Thursday, June 15, 2017

Faculty association wins again. What up with that?



Earlier today, Athabasca Faculty Association members got word that we’d won our salary arbitration for bargaining that began in February of 2016. This means salaries will increase 2% per year retroactively to July 1, 2016 in order to keep pace with inflation (this is pretty consistent with other settlements).

Arbitration is decided largely by looking at settlements obtained at comparable institutions (because this provides a good guide to what would have been achieved through negotiation or a work stoppage). This is the third win in a row for the faculty association at arbitration. According to the arbitrator:
[108] Having examined the components of the University’s final offer individually, the totality of its offer is also not in line with any of the comparables at other Alberta universities and colleges.
Ouch. That the employer keeps advancing unrealistic offers at arbitration that propose big rollbacks and lead to impasse warrants some scrutiny. In the words of SNL’s DeAndre, what up with that?

Well, it could be that the employer is just bad at collective bargaining and unknowingly chooses to advance unrealistic offers. There is some truth to this—they have repeatedly failed to make a timely opening offer in bargaining despite hiring expensive lawyers to bargain for them.

More likely, though, the university is intentionally making low-ball offers, hoping to trigger impasse, and then get lucky at arbitration. If they win, then labour costs rise more slowly. If they lose, they can at least say they tried to cut salaries, blaming the arbitrator and the greedy employees.

This tight-fisted approach is also consistent with the “death spiral” narrative the institution has been spinning to its staff for the last five years. Basically, the institution pleads poverty, threatens layoffs or closure, and hopes terrified employees take wage freezes or cuts. The arbitrator notes an important difficulty with this narrative:
[102] …Its history of projecting successive deficits is undercut by the reality of actual surpluses at the end of its financial years.
Basically the university always projects deficits that (magically) disappear. I’ll have more to say about the effects of the university crying wolf and the death-spiral narrative on Tuesday.

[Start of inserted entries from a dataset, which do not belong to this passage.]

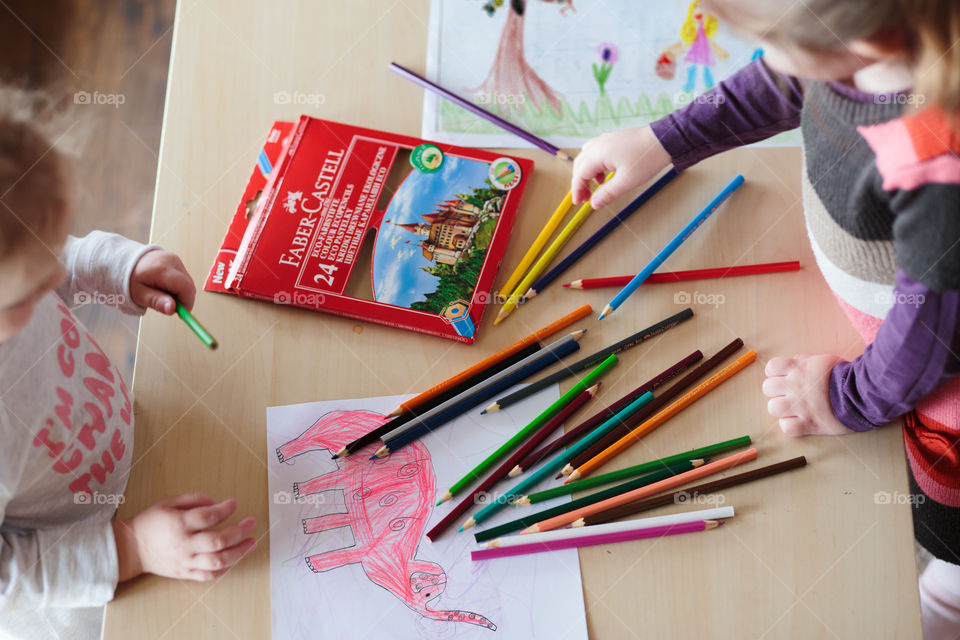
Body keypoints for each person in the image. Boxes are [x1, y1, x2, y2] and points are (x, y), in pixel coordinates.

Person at [571, 1, 960, 636]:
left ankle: (948, 596)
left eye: (769, 41)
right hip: (914, 329)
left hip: (942, 399)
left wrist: (845, 399)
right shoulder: (871, 48)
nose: (759, 60)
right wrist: (664, 141)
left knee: (945, 534)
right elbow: (782, 81)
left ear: (869, 42)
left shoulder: (939, 167)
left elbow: (930, 342)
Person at [0, 87, 256, 640]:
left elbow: (44, 256)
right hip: (89, 576)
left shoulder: (15, 255)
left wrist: (109, 265)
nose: (55, 282)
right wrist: (131, 548)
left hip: (136, 450)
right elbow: (7, 575)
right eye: (31, 290)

The interesting bargaining question is how will the university behave next spring when (1) the institution finally has an obligation to bargain in good faith under the Labour Relations Code and (2) bargaining impasse is (for the first time) resolved by strike-lockout?

The faculty association has already established a strike fund and commenced planning for a work stoppage. The university has not. (When I bring strike-lockout up with admin types, they mostly look confused and slightly panicked.)

If the university’s plan is to once again not engage in meaningful bargaining, it will find itself in front of the Labour Board (and in the press). And, if it drives bargaining impasse, it may well find itself weathering a strike. Such a strike will (I promise) be profoundly damaging to the university’s already tattered reputation.

Perhaps, this is an opportunity for the university to strike (cough, cough) a new tone in bargaining. And perhaps it is time to clean out the staff and contractors who have been responsible for the current antagonistic approach to bargaining?